Albuquerque Journal

Dog attack instructiv­e for parties involved

- Joel Jacobsen

Woody Allen’s early movie “Take the Money and Run” includes a parody of “Cool Hand Luke” in which imprisoned Woody is punished for misbehavio­r by being forced into an undergroun­d hole, followed closely by a suited insurance salesman.

Insurance agents probably smile tolerantly at the scene, the way lawyers learn to react to lawyer jokes, but the gags wouldn’t be funny if they lacked all relationsh­ip to reality. Writing about insurance poses a challenge for a legal columnist.

That’s true even when a tricky question of insurance law involves a 150-pound bullmastif­f dog. The DogTime website describes the bullmastif­f as “a firm and fearless family guardian” known to be “standoffis­h toward strangers.” One-hundred fifty pounds is a lot of standoffis­hness.

In August, 2007, David Tapia, a PNM employee, was reading the electric meter at a rental property in Santa Fe when the dog demonstrat­ed just what “firm and fearless” really means. Tapia’s injuries were severe. In the ensuing litigation, he and the dog’s owner agreed his damages totaled $107,056.

The dog’s owner was Jenny Dove, a tenant living in a oneroom casita at the back of the property. The casita had its own private yard, separated by a fence from the property’s common backyard. But the property owner, Betsy Joyce, who lived in California, had asked Dove to take care of the plants in the common yard. At the time of the attack, Dove was in the common yard, tending to her gardening duties. The dog was keeping her company — and protecting her from strangers.

Joyce had insurance with State Farm. Her policy included liability coverage, which provided protection not only to Joyce, but also to any “real estate manager” she hired to take care of the property. State Farm agreed to pay their legal fees and to cover any damages assessed against them.

Tapia sued Joyce and Dove. State Farm “tendered a defense” (as we lawyers like to say) to Joyce. The attorney hired by State Farm won summary judgment for Joyce, who had done nothing wrong. But State Farm refused to defend Dove, who was merely a tenant and not named in the policy. That corporate decision triggered a sequence of events. First, Dove and Tapia settled. Dove agreed to pay $107,056. But instead of writing a check, Dove assigned to Tapia her claim against State Farm for its refusal to provide her with a defense.

With that assignment, Tapia acquired Dove’s right to sue State Farm. From that point forward, it was in Dove’s interest to assist Tapia in the very lawsuit he had originally brought against her. Previously adversarie­s, they now became allies, equally intent on getting State Farm to pay the full $107,056, which would compensate him while relieving her of debt.

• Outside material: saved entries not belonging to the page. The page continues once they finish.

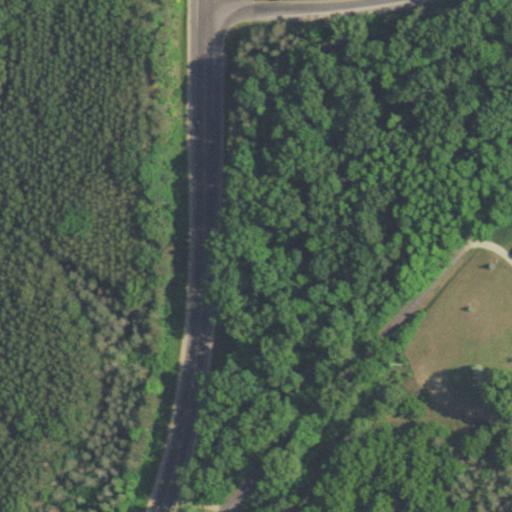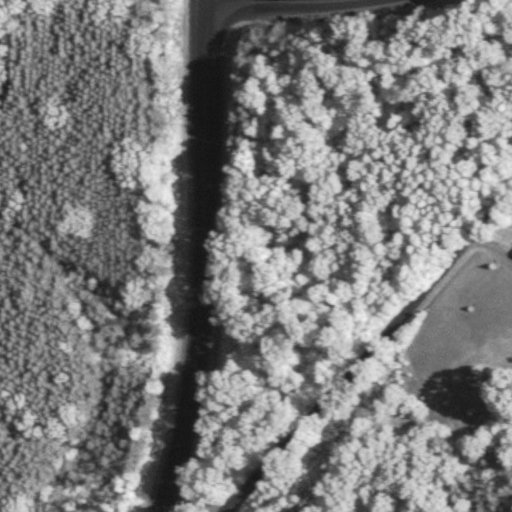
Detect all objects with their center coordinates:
road: (200, 66)
road: (197, 323)
road: (343, 375)
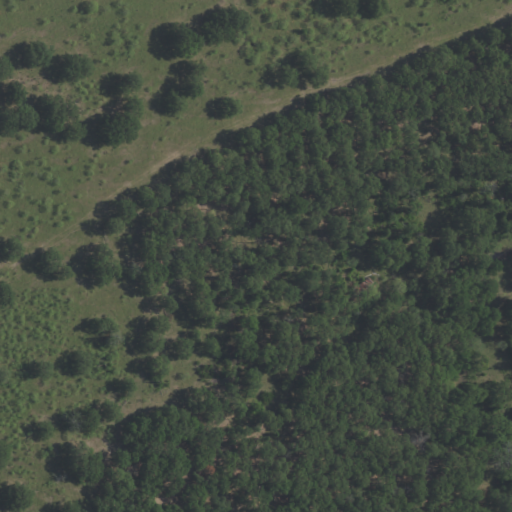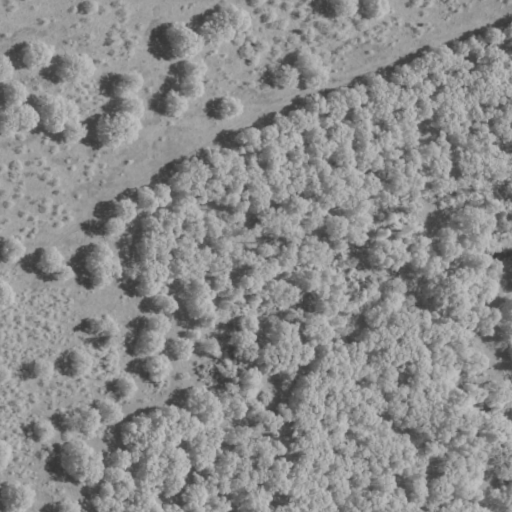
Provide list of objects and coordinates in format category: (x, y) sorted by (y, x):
road: (270, 130)
road: (116, 183)
road: (29, 332)
road: (4, 495)
road: (224, 501)
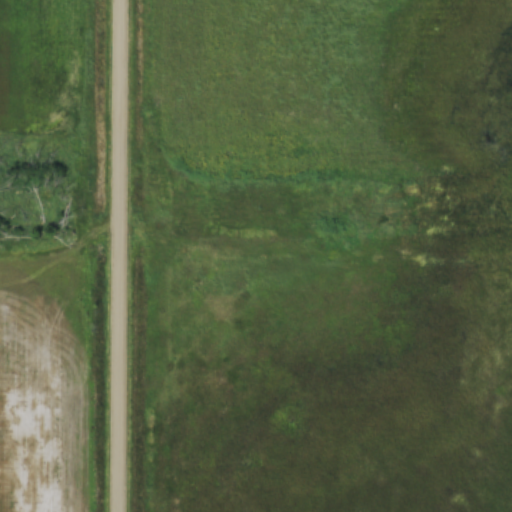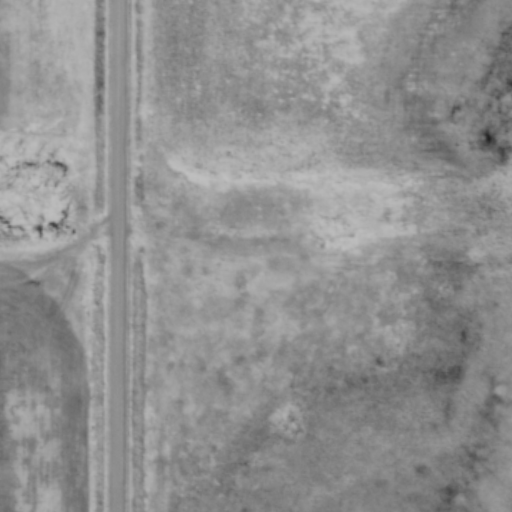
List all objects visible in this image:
road: (108, 256)
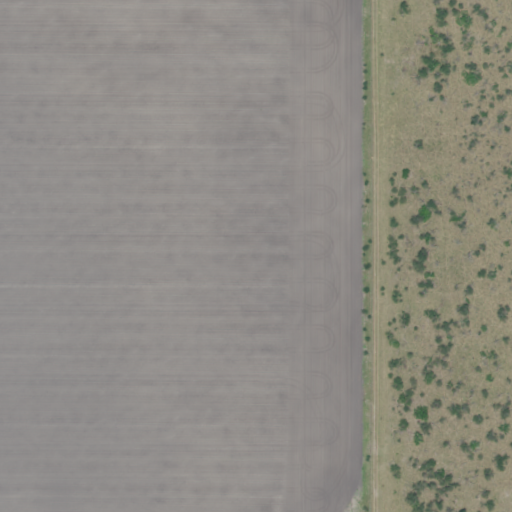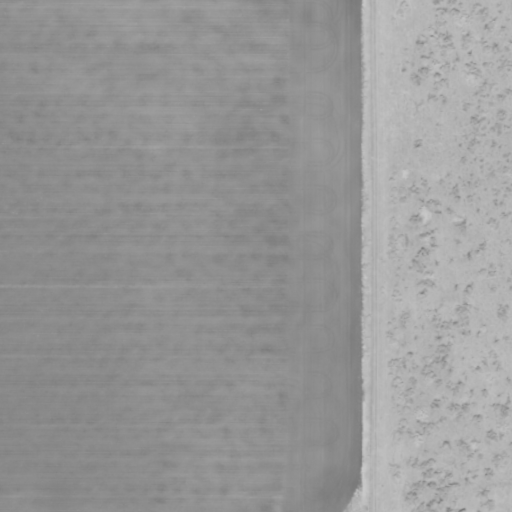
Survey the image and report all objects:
road: (350, 255)
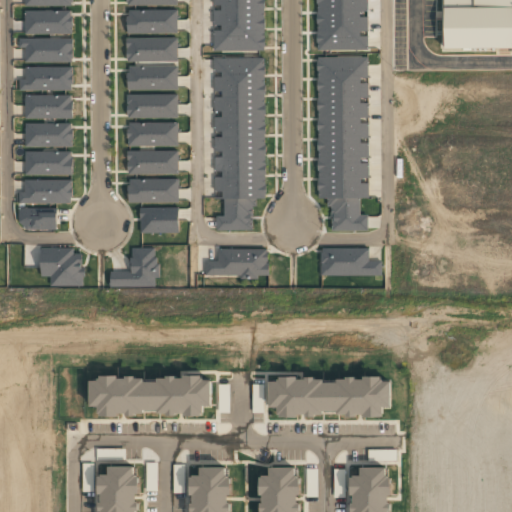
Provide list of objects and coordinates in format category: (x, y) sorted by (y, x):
building: (47, 2)
building: (150, 2)
building: (151, 21)
building: (48, 22)
building: (477, 23)
building: (238, 25)
building: (341, 25)
building: (471, 27)
building: (47, 49)
building: (152, 49)
building: (152, 77)
building: (46, 79)
building: (48, 106)
building: (152, 106)
road: (99, 117)
road: (290, 117)
building: (48, 134)
building: (152, 134)
building: (239, 137)
building: (342, 138)
road: (4, 160)
road: (194, 160)
road: (385, 160)
building: (152, 162)
building: (48, 163)
building: (153, 190)
building: (46, 192)
building: (38, 219)
building: (159, 220)
building: (348, 262)
building: (238, 263)
building: (344, 263)
building: (234, 264)
building: (62, 266)
building: (138, 269)
building: (151, 395)
building: (329, 396)
building: (223, 398)
building: (257, 398)
building: (138, 400)
building: (318, 400)
road: (239, 405)
road: (203, 439)
building: (104, 454)
road: (163, 475)
road: (323, 475)
building: (151, 476)
building: (87, 477)
building: (311, 482)
building: (338, 483)
building: (119, 489)
building: (210, 490)
building: (279, 490)
building: (370, 490)
building: (108, 491)
building: (270, 492)
building: (359, 492)
building: (199, 493)
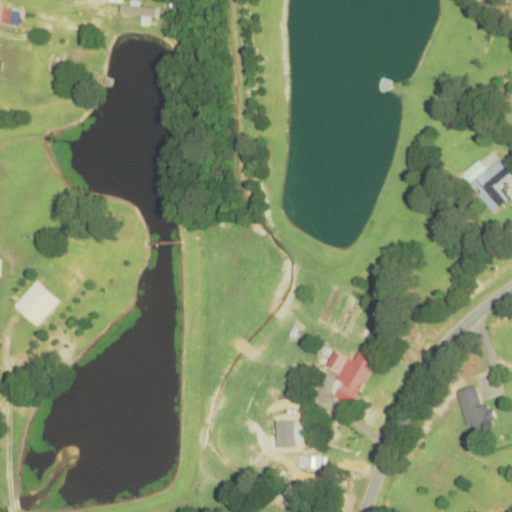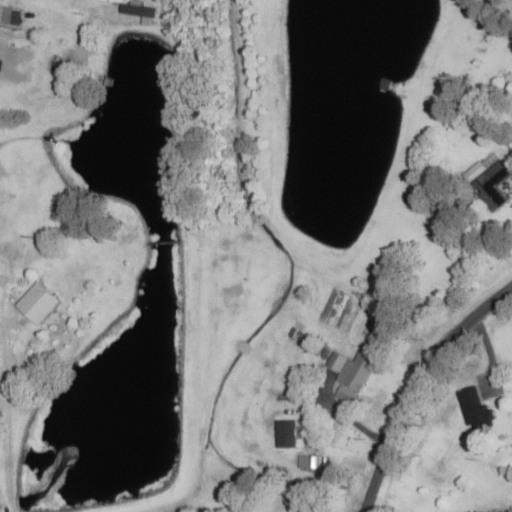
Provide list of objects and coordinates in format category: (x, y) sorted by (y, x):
building: (4, 16)
building: (0, 64)
building: (488, 184)
building: (0, 268)
building: (36, 305)
river: (159, 321)
road: (498, 347)
building: (306, 357)
building: (336, 364)
building: (359, 371)
road: (414, 382)
building: (473, 409)
building: (316, 464)
building: (491, 487)
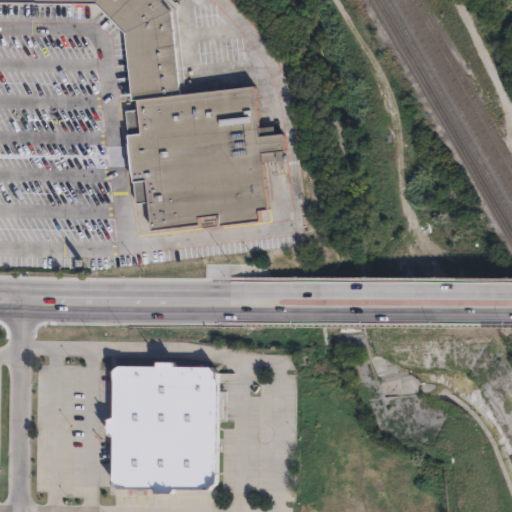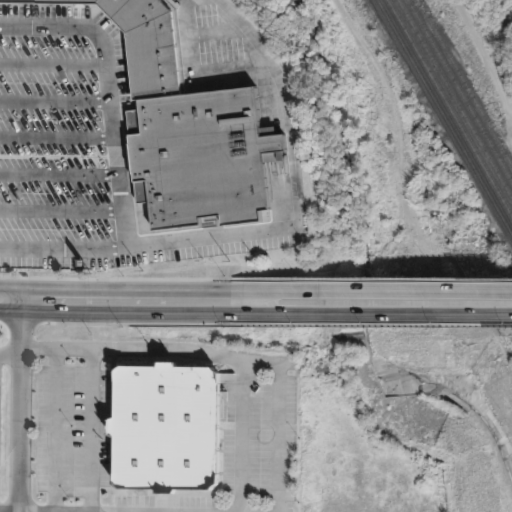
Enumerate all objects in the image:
building: (149, 43)
road: (54, 64)
railway: (465, 79)
railway: (461, 87)
road: (56, 96)
railway: (455, 98)
railway: (449, 106)
road: (114, 112)
railway: (444, 116)
building: (190, 131)
road: (58, 136)
building: (201, 155)
road: (61, 209)
road: (296, 222)
road: (62, 245)
road: (386, 288)
road: (132, 302)
road: (387, 310)
road: (10, 350)
road: (223, 355)
road: (20, 405)
building: (163, 426)
building: (166, 426)
road: (55, 430)
road: (89, 430)
road: (240, 436)
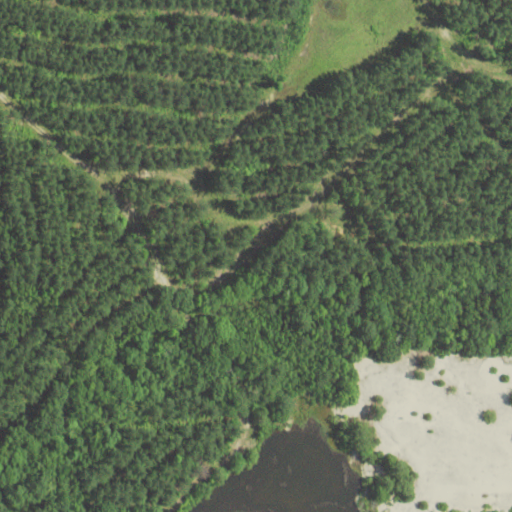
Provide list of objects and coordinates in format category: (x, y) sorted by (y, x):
road: (94, 275)
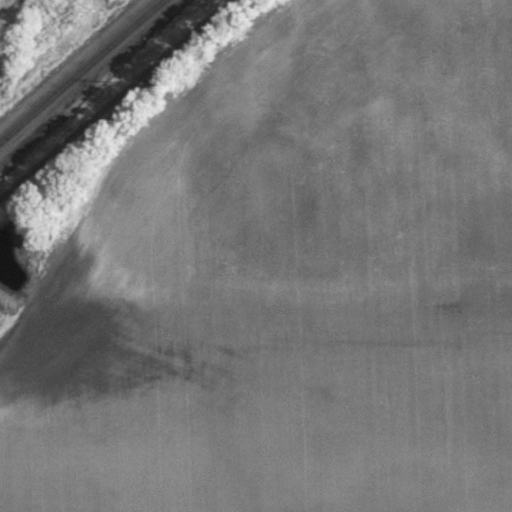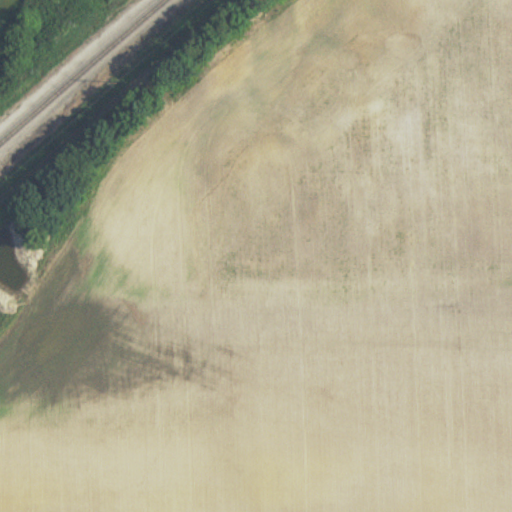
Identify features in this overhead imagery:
railway: (83, 72)
road: (114, 100)
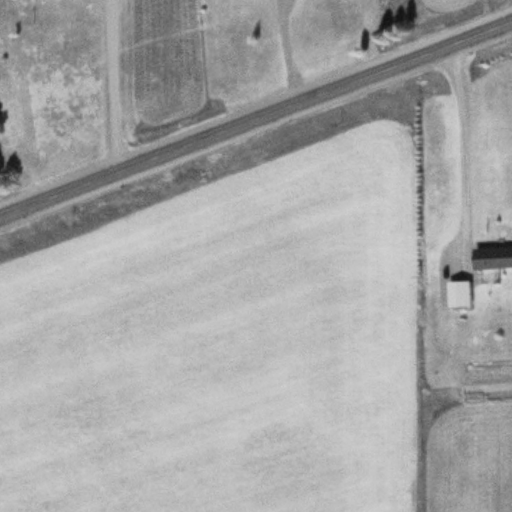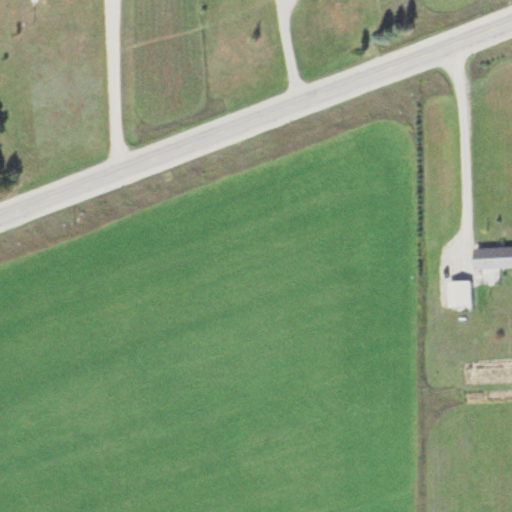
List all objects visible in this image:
road: (256, 124)
building: (490, 254)
building: (456, 290)
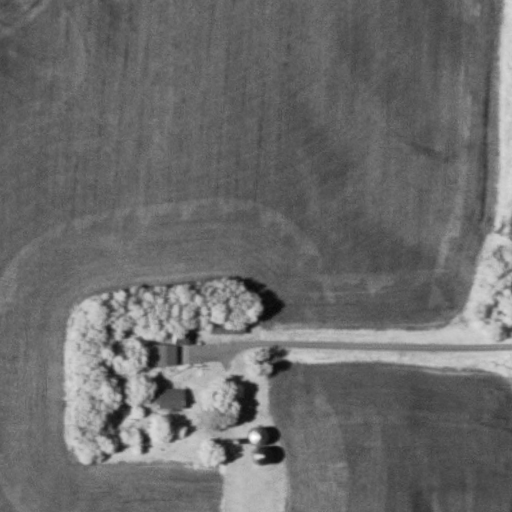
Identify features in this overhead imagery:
building: (220, 323)
building: (175, 339)
road: (315, 344)
building: (109, 390)
building: (162, 399)
building: (249, 447)
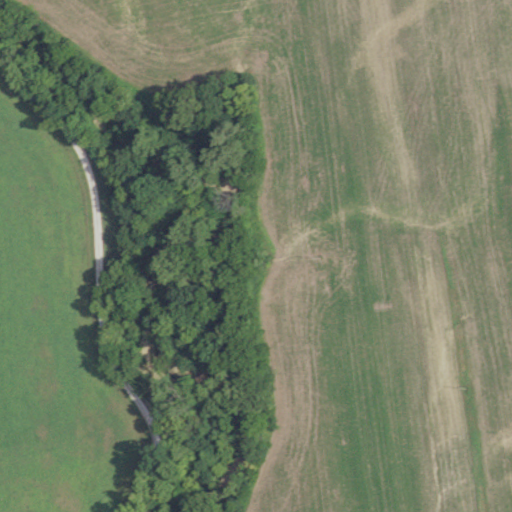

State Farm’s legal position was straightfo­rward. The contract of insurance required it to provide a defense only to Joyce and any person “acting as real estate manager” for her. It didn’t include any obligation to defend tenants. But when State Farm wrote the contract, it failed to define “real estate manager.” That was a fatal omission.

In New Mexico law, the term “property manager” can mean a licensed real estate profession­al. But the contract didn’t refer to that legal definition. Since State Farm wrote the contract, it could have been specific. But it wasn’t, leaving the phrase open to interpreta­tion. Tapia contended that grounds maintenanc­e is one aspect of managing a property. That’s a modest propositio­n, hard to

argue with. But it means that when Joyce asked Dove to tend the plants in the common yard, she made her a manager of the property. Not the only manager, or even the primary one (someone else found tenants and collected rent), but the contract didn’t say it applied to only one manager at a time.

When the case came before our Court of Appeals this spring, nearly 10 years after the painful encounter between man and dog, the court concluded that Dove was “potentiall­y” a real estate manager within the meaning of the policy. And that potential imposed on State Farm a contractua­l duty to do one of two things: either ask a judge to declare it owed no duty to defend Dove, or else defend her. Because it did neither, it breached its duty to her. The appeals court sent the case back to trial court to work out the financial ramificati­ons of its decision.

The case offers lessons for insurance companies (define the crucial terms in your contracts), for landlords (be careful about asking tenants to work on your property), and, above all, for injured Davids battling insurance Goliaths (don’t give up).